Olimpio Alvares é engenheiro mecânico pela Escola Politécnica da Universidade de São Paulo em 1981, Diretor da L’Avis Eco-Service, especialista em transporte sustentável, inspeção técnica, emissões veiculares e poluição do ar; concebeu o Projeto do Transporte Sustentável do Estado de São Paulo, o Programa de Inspeção Veicular e o Programa Nacional de Controle de Ruído de Veículos; é fundador e Secretário Executivo da Comissão de Meio Ambiente da Associação Nacional de Transportes Públicos – ANTP; Diretor de Meio Ambiente e Sustentabilidade da Sociedade Brasileira de Teletrabalho e Teleatividades – SOBRATT; é assistente técnico do Instituto Brasileiro de Proteção Ambiental – PROAM; consultor do Banco Mundial, do Banco de Desenvolvimento da América Latina – CAF e do Sindicato dos Transportadores de Passageiros do Estado de São Paulo – SPUrbanuss; é membro titular do Comitê de Mudança do Clima da Prefeitura de São Paulo e coordenador de sua Comissão de Transportes e Energias Renováveis; membro do grupo de trabalho interinstitucional de qualidade do ar da Quarta Câmara de Meio Ambiente e Patrimônio Cultural (4CCR) do Ministério Público Federal; assessor técnico das entidades ambientalistas na Comissão de Acompanhamento do Proconve – CAP; colaborador do Conselho Nacional do Meio Ambiente – Conama, Ministério do Meio Ambiente, Instituto Saúde e Sustentabilidade, Instituto Mobilize, Clean Air Institute, World Resources Institute – WRI-Cidades, Climate and Clean Air Coalition – CCAC e do International Council on Clean Transportation – ICCT; é ex-gerente da área de controle de emissões veiculares da Cetesb, onde atuou por 26 anos; participa da coordenação da Semana da Virada da Mobilidade.
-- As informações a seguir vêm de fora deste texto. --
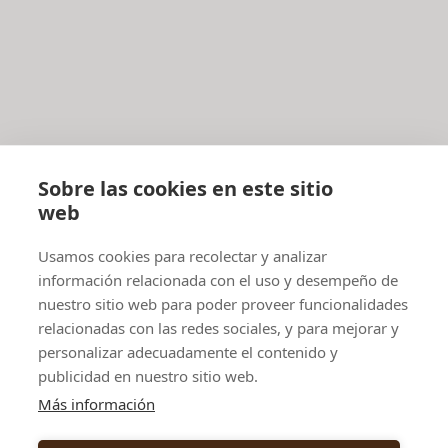
Sobre las cookies en este sitio
web
Usamos cookies para recolectar y analizar
información relacionada con el uso y desempeño de
nuestro sitio web para poder proveer funcionalidades
relacionadas con las redes sociales, y para mejorar y
personalizar adecuadamente el contenido y
publicidad en nuestro sitio web.
Más información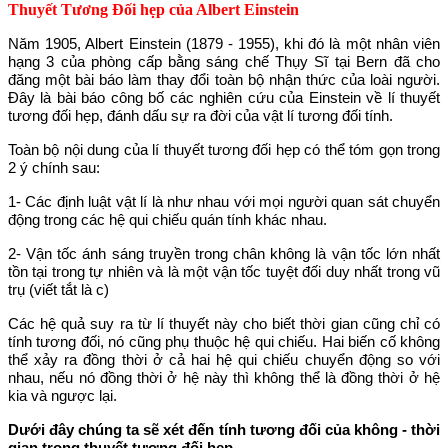
Thuyết Tương Đối hẹp của Albert Einstein
Năm 1905, Albert Einstein (1879 - 1955), khi đó là một nhân viên
hạng 3 của phòng cấp bằng sáng chế Thụy Sĩ tại Bern đã cho
đăng một bài báo làm thay đổi toàn bộ nhận thức của loài người.
Đây là bài báo công bố các nghiên cứu của Einstein về lí thuyết
tương đối hẹp, đánh dấu sự ra đời của vật lí tương đối tính.
Toàn bộ nội dung của lí thuyết tương đối hẹp có thể tóm gọn trong
2 ý chính sau:
1- Các định luật vật lí là như nhau với mọi người quan sát chuyển
động trong các hệ qui chiếu quán tính khác nhau.
2- Vận tốc ánh sáng truyền trong chân không là vận tốc lớn nhất
tồn tại trong tự nhiên và là một vận tốc tuyệt đối duy nhất trong vũ
trụ (viết tắt là c)
Các hệ quả suy ra từ lí thuyết này cho biết thời gian cũng chỉ có
tính tương đối, nó cũng phụ thuộc hệ qui chiếu. Hai biến cố không
thể xảy ra đồng thời ở cả hai hệ qui chiếu chuyển động so với
nhau, nếu nó đồng thời ở hệ này thì không thể là đồng thời ở hệ
kia và ngược lại.
Dưới đây chúng ta sẽ xét đến tính tương đối của không - thời
gian trong thuyết tương đối hẹp.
2 comentários em OPINIÃO: Euro VI já no Brasil – por que não?

  1. Eu acho que a prioridade deveria ser atribuída aos ônibus urbanos com prioridade obrigatória às metrópoles de maior conturbação associado a alguma forma de incentivo e não de punição. Rogerio Belda

  2. Olha, o salto maior já foi dado: A Euro V. O passo para a Euro VI é bem menor a ser dado do que sair da Euro III e pular para a V. Então, acredito eu, que a Euro VI, pra sair, só falta mesmo a boa vontade dos órgãos reguladores.